PROBLEM TO SOLVE.
Scan the entries below for the word "public". Copy each line that has it.

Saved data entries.
----------

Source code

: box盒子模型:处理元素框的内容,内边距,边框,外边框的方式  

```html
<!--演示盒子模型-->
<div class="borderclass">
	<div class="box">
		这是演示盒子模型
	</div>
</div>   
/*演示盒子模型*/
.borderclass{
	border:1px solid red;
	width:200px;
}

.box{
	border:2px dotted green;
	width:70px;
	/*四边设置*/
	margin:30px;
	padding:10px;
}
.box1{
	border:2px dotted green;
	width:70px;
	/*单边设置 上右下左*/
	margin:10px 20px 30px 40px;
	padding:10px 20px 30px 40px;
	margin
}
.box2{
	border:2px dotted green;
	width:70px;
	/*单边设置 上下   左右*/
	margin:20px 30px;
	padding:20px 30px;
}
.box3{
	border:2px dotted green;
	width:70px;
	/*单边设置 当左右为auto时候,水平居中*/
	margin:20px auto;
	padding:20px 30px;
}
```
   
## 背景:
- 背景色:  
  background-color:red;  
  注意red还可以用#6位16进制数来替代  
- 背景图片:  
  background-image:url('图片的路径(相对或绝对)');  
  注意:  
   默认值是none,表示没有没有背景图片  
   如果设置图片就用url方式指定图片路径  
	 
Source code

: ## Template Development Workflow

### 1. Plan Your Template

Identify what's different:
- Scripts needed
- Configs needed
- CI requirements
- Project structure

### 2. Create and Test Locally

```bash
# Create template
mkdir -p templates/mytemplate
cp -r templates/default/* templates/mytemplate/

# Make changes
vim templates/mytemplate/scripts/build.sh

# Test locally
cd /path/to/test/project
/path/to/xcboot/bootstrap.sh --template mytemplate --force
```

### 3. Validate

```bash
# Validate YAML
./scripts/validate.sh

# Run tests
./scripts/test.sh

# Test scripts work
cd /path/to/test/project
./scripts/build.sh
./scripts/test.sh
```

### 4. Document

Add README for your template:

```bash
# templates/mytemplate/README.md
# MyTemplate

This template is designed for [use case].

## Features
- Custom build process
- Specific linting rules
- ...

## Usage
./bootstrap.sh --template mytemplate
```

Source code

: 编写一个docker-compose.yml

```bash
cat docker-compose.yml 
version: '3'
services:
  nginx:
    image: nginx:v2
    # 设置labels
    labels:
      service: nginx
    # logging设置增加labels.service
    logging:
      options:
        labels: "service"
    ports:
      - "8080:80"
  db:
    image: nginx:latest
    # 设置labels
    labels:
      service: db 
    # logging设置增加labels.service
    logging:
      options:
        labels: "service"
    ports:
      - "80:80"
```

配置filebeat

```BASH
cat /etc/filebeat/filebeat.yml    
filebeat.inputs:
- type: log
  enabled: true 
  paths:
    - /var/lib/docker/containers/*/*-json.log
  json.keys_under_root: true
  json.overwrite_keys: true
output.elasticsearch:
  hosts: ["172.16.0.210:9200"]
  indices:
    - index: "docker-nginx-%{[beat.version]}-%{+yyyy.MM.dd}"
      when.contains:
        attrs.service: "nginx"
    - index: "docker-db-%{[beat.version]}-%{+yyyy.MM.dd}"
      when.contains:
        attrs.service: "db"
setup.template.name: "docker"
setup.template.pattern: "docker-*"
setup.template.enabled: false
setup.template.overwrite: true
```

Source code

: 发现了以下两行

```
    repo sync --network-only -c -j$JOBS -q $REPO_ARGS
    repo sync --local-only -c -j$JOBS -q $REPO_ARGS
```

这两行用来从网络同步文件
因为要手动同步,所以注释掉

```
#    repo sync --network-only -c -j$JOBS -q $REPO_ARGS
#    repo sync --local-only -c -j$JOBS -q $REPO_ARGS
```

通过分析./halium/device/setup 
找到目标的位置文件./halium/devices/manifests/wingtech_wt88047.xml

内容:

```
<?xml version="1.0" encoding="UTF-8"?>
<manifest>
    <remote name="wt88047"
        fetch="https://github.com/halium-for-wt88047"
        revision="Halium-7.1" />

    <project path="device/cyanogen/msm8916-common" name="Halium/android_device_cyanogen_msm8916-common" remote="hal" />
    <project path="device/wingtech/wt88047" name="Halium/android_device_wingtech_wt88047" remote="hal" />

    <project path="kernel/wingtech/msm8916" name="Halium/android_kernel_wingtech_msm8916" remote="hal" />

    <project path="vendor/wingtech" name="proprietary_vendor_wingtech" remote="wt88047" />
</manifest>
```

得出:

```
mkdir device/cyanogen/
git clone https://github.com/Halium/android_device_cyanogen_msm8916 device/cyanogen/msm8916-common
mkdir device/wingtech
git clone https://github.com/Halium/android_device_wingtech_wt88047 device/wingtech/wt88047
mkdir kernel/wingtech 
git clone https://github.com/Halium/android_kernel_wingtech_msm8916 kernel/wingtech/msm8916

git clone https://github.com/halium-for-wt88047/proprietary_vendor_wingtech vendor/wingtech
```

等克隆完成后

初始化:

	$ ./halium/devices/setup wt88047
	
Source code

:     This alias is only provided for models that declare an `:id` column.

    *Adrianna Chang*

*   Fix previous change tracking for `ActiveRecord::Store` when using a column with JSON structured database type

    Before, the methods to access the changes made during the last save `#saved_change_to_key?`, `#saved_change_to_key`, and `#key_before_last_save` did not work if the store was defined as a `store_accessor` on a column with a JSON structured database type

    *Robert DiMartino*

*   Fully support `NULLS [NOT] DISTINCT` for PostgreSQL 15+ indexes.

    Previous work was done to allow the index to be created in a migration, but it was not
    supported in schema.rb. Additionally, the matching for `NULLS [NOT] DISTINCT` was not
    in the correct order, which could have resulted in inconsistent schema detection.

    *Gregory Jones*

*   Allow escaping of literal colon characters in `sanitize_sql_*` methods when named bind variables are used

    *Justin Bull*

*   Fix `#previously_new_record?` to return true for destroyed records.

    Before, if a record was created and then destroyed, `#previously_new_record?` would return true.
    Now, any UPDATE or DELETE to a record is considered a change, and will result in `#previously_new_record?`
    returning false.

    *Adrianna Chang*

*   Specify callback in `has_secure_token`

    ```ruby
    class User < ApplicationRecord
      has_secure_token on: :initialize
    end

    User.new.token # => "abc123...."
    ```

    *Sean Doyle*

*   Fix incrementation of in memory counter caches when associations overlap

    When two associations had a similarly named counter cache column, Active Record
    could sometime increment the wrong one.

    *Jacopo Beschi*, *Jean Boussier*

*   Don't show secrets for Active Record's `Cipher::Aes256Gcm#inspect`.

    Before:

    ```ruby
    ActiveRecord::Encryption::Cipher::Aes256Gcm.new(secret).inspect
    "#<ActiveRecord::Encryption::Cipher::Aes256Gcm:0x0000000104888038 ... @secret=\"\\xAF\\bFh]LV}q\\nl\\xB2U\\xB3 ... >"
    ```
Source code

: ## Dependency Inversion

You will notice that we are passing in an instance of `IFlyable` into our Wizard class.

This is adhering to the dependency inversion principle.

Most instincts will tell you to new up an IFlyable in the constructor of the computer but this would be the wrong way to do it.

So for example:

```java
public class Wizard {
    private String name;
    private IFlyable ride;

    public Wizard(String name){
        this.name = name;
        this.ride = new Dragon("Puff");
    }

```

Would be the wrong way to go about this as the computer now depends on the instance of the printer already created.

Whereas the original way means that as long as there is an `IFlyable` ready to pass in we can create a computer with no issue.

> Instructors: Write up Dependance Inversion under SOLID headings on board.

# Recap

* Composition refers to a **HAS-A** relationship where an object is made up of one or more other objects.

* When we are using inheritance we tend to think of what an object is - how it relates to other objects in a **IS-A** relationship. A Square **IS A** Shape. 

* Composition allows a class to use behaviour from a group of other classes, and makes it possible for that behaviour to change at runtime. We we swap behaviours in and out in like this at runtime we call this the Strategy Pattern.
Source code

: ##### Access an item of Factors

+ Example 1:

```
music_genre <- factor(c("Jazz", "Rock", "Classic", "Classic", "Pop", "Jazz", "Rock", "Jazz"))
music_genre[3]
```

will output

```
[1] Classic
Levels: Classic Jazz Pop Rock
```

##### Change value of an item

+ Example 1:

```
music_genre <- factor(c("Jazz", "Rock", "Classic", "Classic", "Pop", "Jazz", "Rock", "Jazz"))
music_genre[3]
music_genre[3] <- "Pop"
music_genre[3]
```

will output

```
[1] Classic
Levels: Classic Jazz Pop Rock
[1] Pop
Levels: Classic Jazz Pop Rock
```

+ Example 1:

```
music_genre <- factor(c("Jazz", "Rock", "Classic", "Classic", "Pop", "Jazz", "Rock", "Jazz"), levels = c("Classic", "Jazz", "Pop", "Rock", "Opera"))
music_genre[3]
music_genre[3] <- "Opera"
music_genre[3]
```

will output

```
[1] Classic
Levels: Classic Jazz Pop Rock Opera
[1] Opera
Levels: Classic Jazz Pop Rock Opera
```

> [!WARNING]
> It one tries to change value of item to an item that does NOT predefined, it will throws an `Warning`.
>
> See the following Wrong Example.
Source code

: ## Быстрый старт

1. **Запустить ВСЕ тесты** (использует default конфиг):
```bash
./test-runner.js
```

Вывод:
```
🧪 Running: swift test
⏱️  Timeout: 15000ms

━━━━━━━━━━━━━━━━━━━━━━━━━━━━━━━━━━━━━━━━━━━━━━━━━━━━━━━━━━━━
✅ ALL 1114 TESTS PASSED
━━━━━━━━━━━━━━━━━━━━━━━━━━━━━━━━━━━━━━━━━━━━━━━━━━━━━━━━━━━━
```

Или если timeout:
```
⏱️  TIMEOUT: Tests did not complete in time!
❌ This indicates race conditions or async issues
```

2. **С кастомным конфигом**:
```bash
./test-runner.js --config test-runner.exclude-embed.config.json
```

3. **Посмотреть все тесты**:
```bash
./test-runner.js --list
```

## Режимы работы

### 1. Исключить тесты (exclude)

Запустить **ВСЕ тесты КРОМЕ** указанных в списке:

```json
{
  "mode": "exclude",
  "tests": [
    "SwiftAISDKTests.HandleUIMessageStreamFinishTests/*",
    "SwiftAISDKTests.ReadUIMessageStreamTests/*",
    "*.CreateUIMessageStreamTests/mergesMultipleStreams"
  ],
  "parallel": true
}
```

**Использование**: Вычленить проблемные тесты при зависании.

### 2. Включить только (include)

----------

RESPONSE BOX.
public class Wizard {
    public Wizard(String name){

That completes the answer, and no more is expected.